• _To be done_: Set down word for word the lines of the material below, starting with the line that contains "text 許大法官志雄提出部分協同部分不同意見書 [292, 1498, 1053, 1541]" and going on through the line that contains "1324, 1053, 1358]", both of those lines included.

• _Records taken from a collection_:
|---|

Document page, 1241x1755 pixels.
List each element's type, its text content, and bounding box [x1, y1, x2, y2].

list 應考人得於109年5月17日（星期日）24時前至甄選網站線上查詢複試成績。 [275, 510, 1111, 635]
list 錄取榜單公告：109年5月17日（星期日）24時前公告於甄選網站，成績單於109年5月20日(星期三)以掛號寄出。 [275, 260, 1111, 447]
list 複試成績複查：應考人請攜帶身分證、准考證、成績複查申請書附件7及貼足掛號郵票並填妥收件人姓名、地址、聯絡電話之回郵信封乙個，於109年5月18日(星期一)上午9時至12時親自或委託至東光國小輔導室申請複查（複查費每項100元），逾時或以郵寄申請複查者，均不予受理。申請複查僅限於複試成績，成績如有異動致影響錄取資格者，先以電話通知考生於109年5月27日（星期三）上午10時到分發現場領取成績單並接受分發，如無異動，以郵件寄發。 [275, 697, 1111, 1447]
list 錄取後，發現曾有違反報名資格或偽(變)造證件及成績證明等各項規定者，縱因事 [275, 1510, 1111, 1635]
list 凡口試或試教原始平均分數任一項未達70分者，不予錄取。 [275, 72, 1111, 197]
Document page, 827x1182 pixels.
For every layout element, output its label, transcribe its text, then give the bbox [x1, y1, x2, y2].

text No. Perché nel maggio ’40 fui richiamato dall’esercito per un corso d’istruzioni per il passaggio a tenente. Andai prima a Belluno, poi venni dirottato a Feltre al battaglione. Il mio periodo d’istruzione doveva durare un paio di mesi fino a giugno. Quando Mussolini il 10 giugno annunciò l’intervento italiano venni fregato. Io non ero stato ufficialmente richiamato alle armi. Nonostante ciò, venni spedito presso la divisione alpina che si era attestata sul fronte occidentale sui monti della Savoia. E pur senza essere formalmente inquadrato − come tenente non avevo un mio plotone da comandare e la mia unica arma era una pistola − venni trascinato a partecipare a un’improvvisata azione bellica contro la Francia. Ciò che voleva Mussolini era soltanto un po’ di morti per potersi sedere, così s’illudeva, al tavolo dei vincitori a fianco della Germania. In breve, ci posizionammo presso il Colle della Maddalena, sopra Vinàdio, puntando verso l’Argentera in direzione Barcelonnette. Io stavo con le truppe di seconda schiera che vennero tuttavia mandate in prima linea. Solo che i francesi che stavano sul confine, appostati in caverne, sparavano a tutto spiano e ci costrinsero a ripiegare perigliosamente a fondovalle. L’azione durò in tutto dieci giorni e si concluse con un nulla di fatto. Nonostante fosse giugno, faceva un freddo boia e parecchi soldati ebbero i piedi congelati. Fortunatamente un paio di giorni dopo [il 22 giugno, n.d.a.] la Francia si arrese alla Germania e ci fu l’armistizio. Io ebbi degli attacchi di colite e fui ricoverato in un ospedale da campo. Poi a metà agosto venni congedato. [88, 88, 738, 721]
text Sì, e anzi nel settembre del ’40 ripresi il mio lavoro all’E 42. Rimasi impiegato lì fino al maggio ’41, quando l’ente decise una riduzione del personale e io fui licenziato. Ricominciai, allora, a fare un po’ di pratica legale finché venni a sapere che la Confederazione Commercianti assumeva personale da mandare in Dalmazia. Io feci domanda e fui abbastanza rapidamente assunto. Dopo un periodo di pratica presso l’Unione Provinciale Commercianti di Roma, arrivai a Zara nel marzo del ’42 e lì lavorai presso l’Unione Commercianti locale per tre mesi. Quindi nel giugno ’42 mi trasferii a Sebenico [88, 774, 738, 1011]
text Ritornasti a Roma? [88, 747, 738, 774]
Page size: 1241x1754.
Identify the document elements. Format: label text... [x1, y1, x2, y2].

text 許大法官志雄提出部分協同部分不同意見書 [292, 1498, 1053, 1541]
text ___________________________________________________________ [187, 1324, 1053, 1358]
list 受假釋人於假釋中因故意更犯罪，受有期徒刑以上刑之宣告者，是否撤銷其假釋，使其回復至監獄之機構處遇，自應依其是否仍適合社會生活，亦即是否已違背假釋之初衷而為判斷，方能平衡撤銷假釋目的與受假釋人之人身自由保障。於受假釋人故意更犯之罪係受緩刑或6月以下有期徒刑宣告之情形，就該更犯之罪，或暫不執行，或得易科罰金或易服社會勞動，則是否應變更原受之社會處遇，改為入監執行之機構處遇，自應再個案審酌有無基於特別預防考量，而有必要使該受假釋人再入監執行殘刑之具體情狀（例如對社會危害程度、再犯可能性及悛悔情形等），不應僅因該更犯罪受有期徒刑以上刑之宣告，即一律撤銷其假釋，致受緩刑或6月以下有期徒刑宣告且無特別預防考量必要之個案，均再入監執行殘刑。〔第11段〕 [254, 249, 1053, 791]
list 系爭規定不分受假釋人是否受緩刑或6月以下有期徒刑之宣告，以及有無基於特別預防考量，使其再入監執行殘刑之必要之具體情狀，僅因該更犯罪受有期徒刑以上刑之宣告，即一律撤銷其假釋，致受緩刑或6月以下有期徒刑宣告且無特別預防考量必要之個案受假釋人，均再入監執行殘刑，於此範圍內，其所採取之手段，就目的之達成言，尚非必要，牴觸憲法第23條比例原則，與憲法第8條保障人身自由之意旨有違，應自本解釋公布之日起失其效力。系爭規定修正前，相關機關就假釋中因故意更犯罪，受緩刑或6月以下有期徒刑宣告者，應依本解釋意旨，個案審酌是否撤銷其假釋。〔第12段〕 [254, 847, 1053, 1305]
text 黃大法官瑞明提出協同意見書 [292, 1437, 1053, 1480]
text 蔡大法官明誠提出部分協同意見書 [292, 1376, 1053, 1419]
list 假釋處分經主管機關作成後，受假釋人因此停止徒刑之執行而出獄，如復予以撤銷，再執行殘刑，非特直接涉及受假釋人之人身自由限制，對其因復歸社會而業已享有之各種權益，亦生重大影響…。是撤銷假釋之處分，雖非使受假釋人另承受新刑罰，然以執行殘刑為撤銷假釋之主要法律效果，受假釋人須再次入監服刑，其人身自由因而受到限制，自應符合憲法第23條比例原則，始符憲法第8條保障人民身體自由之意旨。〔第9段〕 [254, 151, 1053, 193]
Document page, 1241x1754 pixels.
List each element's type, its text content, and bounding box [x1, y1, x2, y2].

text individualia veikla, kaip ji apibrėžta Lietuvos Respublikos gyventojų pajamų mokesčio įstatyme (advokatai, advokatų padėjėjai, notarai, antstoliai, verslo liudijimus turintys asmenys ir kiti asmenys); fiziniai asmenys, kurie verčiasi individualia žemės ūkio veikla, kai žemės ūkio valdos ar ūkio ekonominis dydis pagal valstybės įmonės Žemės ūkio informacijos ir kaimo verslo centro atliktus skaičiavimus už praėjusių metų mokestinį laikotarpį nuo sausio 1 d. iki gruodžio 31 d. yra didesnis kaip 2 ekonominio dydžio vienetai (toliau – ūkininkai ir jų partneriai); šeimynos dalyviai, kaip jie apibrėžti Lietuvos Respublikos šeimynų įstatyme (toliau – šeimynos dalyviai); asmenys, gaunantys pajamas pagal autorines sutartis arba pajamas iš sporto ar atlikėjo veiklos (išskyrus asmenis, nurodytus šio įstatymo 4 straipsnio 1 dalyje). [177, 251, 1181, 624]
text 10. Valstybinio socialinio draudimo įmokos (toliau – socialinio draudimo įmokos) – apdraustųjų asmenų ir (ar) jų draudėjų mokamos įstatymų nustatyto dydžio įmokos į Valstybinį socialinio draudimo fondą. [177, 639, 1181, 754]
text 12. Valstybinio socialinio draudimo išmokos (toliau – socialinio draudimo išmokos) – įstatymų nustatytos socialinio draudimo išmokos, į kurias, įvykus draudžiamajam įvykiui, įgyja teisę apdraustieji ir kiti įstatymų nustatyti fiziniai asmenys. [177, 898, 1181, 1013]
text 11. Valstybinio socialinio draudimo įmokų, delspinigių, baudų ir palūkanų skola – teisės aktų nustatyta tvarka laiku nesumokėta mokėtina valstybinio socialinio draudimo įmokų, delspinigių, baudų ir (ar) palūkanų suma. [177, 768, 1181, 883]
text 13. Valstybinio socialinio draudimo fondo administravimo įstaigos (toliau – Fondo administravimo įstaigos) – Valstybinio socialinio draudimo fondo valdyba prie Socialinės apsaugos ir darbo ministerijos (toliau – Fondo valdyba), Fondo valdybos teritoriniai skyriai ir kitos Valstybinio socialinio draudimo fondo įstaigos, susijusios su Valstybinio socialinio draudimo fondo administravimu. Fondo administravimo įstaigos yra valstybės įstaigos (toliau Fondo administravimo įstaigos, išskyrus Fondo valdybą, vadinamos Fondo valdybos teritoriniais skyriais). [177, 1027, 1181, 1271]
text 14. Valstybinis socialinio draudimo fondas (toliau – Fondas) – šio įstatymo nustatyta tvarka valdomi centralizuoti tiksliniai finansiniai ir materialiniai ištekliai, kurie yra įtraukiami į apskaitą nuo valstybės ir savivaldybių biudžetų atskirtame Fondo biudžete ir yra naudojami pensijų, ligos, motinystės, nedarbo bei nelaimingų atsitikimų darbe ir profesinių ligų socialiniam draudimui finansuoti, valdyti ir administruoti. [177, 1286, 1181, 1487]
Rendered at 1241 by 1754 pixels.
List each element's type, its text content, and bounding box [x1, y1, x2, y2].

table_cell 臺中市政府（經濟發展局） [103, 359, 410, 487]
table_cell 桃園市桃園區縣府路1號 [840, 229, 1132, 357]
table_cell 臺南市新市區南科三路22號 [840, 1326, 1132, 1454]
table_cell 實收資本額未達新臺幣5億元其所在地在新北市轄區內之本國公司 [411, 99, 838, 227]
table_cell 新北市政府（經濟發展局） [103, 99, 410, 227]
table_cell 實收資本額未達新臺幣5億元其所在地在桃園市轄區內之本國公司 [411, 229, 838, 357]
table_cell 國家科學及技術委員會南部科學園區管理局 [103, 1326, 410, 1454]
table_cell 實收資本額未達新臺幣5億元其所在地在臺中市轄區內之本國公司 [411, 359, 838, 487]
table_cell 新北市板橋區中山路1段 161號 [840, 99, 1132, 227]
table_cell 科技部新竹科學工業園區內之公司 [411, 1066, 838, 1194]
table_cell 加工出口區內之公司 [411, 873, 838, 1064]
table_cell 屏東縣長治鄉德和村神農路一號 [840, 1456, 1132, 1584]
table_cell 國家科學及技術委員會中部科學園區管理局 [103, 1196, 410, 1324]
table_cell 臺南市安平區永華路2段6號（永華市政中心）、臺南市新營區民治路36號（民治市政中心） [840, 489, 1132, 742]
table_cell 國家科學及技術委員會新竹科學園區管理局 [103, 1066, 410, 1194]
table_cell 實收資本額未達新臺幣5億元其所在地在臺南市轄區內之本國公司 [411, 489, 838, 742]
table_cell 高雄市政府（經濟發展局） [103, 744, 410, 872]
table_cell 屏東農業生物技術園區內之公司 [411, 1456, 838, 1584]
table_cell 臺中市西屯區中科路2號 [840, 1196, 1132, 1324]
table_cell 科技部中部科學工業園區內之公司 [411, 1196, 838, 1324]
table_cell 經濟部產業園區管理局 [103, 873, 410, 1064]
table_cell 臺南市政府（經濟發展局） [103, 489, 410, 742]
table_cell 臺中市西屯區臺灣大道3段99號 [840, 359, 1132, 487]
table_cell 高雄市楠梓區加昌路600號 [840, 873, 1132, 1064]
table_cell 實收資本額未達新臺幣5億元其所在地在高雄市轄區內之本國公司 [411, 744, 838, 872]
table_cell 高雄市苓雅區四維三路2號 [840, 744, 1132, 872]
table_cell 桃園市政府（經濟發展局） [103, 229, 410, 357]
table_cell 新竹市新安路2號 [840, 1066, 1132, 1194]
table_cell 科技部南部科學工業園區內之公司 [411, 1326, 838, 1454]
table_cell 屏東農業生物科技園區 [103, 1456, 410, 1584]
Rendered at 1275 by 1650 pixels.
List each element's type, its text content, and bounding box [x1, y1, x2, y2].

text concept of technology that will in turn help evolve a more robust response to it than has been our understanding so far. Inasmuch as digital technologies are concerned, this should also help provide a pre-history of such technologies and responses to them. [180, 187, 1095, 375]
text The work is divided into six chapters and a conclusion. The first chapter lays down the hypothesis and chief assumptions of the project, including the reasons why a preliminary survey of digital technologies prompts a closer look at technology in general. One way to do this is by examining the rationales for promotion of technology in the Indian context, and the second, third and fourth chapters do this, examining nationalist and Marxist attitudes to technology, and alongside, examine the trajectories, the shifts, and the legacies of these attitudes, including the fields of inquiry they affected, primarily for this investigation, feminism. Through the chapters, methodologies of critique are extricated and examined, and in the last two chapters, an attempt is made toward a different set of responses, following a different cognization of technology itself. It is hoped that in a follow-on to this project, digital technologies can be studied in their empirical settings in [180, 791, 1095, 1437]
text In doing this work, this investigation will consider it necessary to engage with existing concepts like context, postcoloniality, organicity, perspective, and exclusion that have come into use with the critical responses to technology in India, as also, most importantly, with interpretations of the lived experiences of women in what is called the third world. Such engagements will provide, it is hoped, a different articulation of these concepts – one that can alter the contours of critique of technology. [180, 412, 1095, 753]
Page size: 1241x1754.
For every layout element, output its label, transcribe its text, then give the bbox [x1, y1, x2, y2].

|---|

• _Task output_:
text 許大法官志雄提出部分協同部分不同意見書 [292, 1498, 1053, 1541]
text ___________________________________________________________ [187, 1324, 1053, 1358]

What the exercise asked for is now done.